EXERCISE PROMPT. Please restate the data that follows word for word, with the pictures left out.

DATA SHOWN.
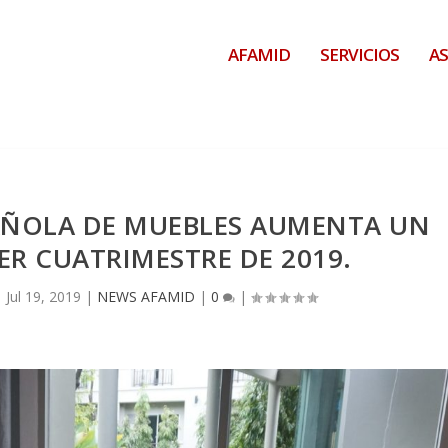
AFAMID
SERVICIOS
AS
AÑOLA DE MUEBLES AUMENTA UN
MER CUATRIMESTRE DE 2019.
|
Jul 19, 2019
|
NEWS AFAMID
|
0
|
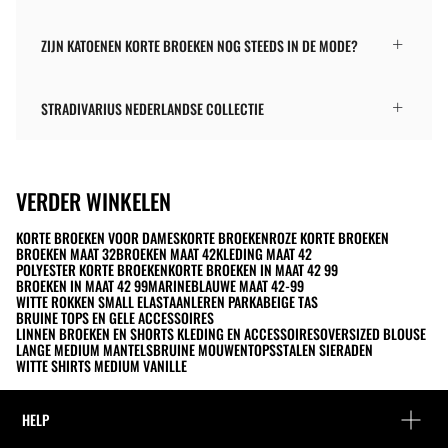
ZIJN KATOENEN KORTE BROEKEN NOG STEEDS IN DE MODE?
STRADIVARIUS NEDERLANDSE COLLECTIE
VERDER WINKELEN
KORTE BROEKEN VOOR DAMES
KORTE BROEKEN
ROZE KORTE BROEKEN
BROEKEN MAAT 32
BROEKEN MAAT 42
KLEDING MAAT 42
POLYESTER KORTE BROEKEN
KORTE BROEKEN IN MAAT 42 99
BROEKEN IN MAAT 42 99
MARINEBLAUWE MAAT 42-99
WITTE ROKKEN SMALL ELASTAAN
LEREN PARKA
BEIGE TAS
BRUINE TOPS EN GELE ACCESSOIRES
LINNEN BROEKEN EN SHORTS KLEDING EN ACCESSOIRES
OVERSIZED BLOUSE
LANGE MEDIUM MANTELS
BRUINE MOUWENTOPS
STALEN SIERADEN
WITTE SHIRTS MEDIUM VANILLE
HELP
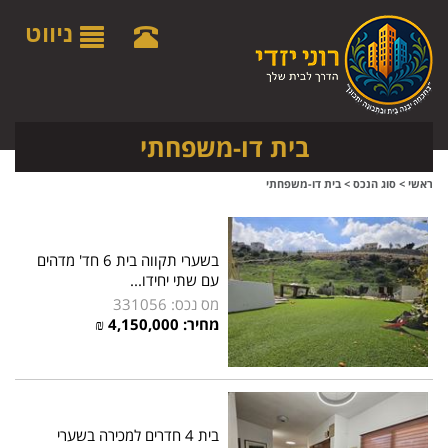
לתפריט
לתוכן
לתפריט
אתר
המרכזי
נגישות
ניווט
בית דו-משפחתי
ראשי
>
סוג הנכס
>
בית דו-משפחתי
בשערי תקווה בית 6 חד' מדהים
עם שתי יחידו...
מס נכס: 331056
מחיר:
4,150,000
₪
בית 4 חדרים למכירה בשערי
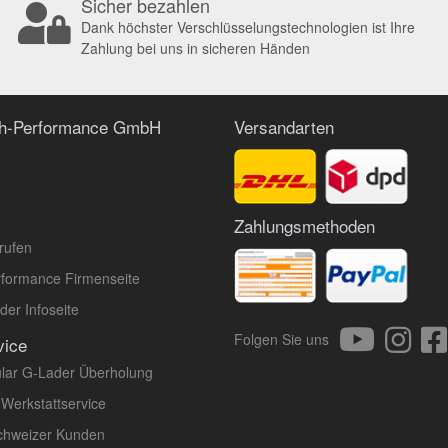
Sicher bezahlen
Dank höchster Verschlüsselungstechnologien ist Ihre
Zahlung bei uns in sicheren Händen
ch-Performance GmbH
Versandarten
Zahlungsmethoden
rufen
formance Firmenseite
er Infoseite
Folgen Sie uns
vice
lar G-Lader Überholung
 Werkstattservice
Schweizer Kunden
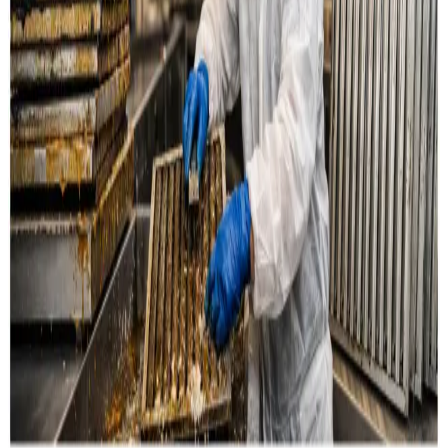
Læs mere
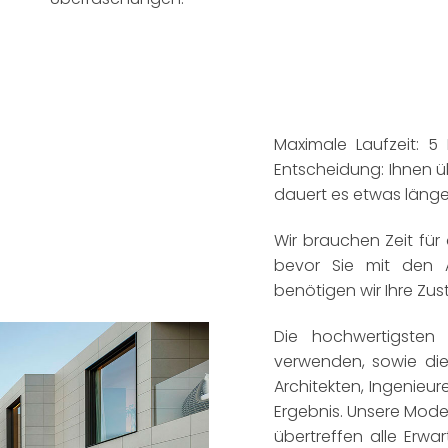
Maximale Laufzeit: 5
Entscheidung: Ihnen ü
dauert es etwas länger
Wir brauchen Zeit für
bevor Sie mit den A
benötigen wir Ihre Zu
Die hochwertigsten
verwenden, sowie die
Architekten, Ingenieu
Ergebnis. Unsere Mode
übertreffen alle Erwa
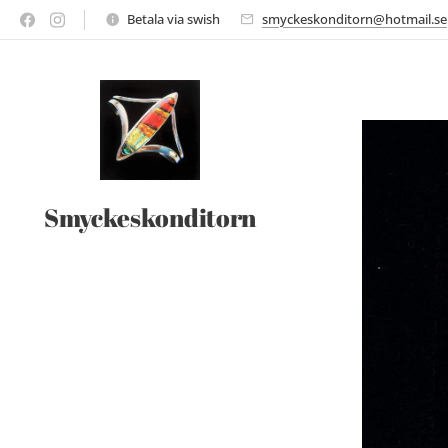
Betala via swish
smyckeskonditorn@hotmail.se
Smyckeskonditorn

REPLY.
AFAMID
SERVICIOS
AS
AÑOLA DE MUEBLES AUMENTA UN
MER CUATRIMESTRE DE 2019.
|
Jul 19, 2019
|
NEWS AFAMID
|
0
|
ZIJN KATOENEN KORTE BROEKEN NOG STEEDS IN DE MODE?
STRADIVARIUS NEDERLANDSE COLLECTIE
VERDER WINKELEN
KORTE BROEKEN VOOR DAMES
KORTE BROEKEN
ROZE KORTE BROEKEN
BROEKEN MAAT 32
BROEKEN MAAT 42
KLEDING MAAT 42
POLYESTER KORTE BROEKEN
KORTE BROEKEN IN MAAT 42 99
BROEKEN IN MAAT 42 99
MARINEBLAUWE MAAT 42-99
WITTE ROKKEN SMALL ELASTAAN
LEREN PARKA
BEIGE TAS
BRUINE TOPS EN GELE ACCESSOIRES
LINNEN BROEKEN EN SHORTS KLEDING EN ACCESSOIRES
OVERSIZED BLOUSE
LANGE MEDIUM MANTELS
BRUINE MOUWENTOPS
STALEN SIERADEN
WITTE SHIRTS MEDIUM VANILLE
HELP
לתפריט
לתוכן
לתפריט
אתר
המרכזי
נגישות
ניווט
בית דו-משפחתי
ראשי
>
סוג הנכס
>
בית דו-משפחתי
בשערי תקווה בית 6 חד' מדהים
עם שתי יחידו...
מס נכס: 331056
מחיר:
4,150,000
₪
בית 4 חדרים למכירה בשערי
Sicher bezahlen
Dank höchster Verschlüsselungstechnologien ist Ihre
Zahlung bei uns in sicheren Händen
ch-Performance GmbH
Versandarten
Zahlungsmethoden
rufen
formance Firmenseite
er Infoseite
Folgen Sie uns
vice
lar G-Lader Überholung
 Werkstattservice
Schweizer Kunden
Læs mere
Maximale Laufzeit: 5
Entscheidung: Ihnen ü
dauert es etwas länger
Wir brauchen Zeit für
bevor Sie mit den A
benötigen wir Ihre Zu
Die hochwertigsten
verwenden, sowie die
Architekten, Ingenieu
Ergebnis. Unsere Mode
übertreffen alle Erwa
Betala via swish
smyckeskonditorn@hotmail.se
Smyckeskonditorn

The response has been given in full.